(Work required) Every record that follows should appear again in your answer, exactly the same.

Collected data
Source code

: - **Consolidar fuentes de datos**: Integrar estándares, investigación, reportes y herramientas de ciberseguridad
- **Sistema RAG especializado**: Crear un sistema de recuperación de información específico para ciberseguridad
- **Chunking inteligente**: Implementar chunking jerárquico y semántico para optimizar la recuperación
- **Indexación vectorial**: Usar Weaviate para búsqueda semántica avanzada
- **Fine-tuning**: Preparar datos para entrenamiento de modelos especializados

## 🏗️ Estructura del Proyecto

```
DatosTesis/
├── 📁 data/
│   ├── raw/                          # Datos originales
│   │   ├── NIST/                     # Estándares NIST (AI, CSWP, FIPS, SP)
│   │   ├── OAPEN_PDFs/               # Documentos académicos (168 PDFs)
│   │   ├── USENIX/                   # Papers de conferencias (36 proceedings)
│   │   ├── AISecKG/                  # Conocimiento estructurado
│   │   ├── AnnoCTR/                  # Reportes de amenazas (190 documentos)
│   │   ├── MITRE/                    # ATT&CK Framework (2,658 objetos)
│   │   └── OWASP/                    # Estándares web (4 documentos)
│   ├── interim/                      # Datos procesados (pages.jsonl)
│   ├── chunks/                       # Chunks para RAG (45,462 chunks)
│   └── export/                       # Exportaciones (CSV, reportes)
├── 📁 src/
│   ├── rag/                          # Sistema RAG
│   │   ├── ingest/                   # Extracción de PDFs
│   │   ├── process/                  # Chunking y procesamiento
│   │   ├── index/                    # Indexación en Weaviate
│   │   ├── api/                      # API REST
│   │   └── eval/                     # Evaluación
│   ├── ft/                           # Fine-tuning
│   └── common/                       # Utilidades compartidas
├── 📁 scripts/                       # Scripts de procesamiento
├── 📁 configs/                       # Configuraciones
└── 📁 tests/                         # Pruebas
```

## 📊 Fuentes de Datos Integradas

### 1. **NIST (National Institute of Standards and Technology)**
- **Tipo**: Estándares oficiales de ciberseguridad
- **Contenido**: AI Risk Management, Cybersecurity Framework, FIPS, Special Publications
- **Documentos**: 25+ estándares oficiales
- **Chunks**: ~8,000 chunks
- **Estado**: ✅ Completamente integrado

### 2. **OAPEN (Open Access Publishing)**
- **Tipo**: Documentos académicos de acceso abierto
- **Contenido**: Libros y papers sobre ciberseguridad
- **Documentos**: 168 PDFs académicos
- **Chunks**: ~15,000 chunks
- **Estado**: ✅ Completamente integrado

(Completed task)
Source code

: - **Consolidar fuentes de datos**: Integrar estándares, investigación, reportes y herramientas de ciberseguridad
- **Sistema RAG especializado**: Crear un sistema de recuperación de información específico para ciberseguridad
- **Chunking inteligente**: Implementar chunking jerárquico y semántico para optimizar la recuperación
- **Indexación vectorial**: Usar Weaviate para búsqueda semántica avanzada
- **Fine-tuning**: Preparar datos para entrenamiento de modelos especializados

## 🏗️ Estructura del Proyecto

```
DatosTesis/
├── 📁 data/
│   ├── raw/                          # Datos originales
│   │   ├── NIST/                     # Estándares NIST (AI, CSWP, FIPS, SP)
│   │   ├── OAPEN_PDFs/               # Documentos académicos (168 PDFs)
│   │   ├── USENIX/                   # Papers de conferencias (36 proceedings)
│   │   ├── AISecKG/                  # Conocimiento estructurado
│   │   ├── AnnoCTR/                  # Reportes de amenazas (190 documentos)
│   │   ├── MITRE/                    # ATT&CK Framework (2,658 objetos)
│   │   └── OWASP/                    # Estándares web (4 documentos)
│   ├── interim/                      # Datos procesados (pages.jsonl)
│   ├── chunks/                       # Chunks para RAG (45,462 chunks)
│   └── export/                       # Exportaciones (CSV, reportes)
├── 📁 src/
│   ├── rag/                          # Sistema RAG
│   │   ├── ingest/                   # Extracción de PDFs
│   │   ├── process/                  # Chunking y procesamiento
│   │   ├── index/                    # Indexación en Weaviate
│   │   ├── api/                      # API REST
│   │   └── eval/                     # Evaluación
│   ├── ft/                           # Fine-tuning
│   └── common/                       # Utilidades compartidas
├── 📁 scripts/                       # Scripts de procesamiento
├── 📁 configs/                       # Configuraciones
└── 📁 tests/                         # Pruebas
```

## 📊 Fuentes de Datos Integradas

### 1. **NIST (National Institute of Standards and Technology)**
- **Tipo**: Estándares oficiales de ciberseguridad
- **Contenido**: AI Risk Management, Cybersecurity Framework, FIPS, Special Publications
- **Documentos**: 25+ estándares oficiales
- **Chunks**: ~8,000 chunks
- **Estado**: ✅ Completamente integrado

### 2. **OAPEN (Open Access Publishing)**
- **Tipo**: Documentos académicos de acceso abierto
- **Contenido**: Libros y papers sobre ciberseguridad
- **Documentos**: 168 PDFs académicos
- **Chunks**: ~15,000 chunks
- **Estado**: ✅ Completamente integrado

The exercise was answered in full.